▸ **Task objective**:
All lines in the records that carry the string "degrees" are to be shown.

▸ **Data listing**:
= = =

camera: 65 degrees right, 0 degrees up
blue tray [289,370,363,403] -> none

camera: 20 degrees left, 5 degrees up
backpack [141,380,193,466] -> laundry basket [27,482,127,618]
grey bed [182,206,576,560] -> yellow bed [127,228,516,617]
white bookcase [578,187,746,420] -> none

= = =

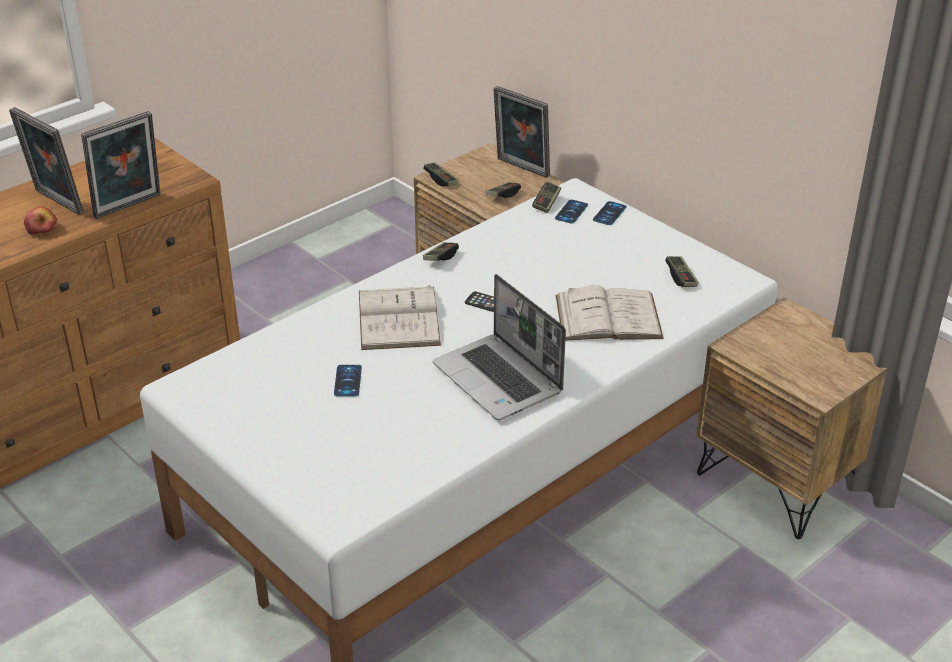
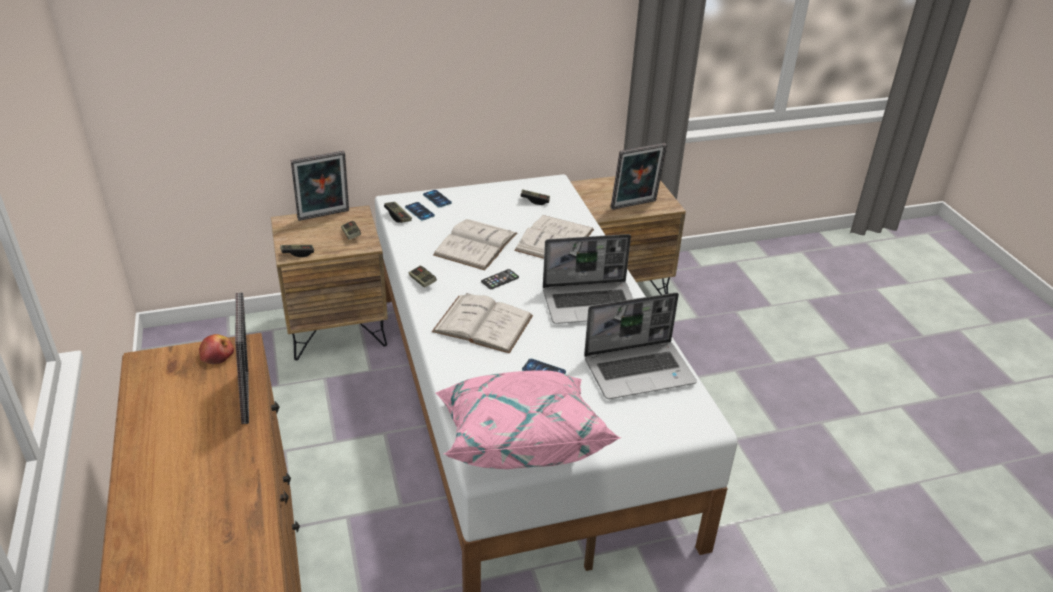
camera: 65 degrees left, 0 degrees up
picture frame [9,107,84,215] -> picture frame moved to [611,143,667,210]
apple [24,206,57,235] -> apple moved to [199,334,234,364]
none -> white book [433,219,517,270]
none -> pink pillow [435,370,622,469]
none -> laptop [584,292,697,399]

= = =

▸ **Exercise output**:
camera: 65 degrees right, 0 degrees up
camera: 20 degrees left, 5 degrees up
camera: 65 degrees left, 0 degrees up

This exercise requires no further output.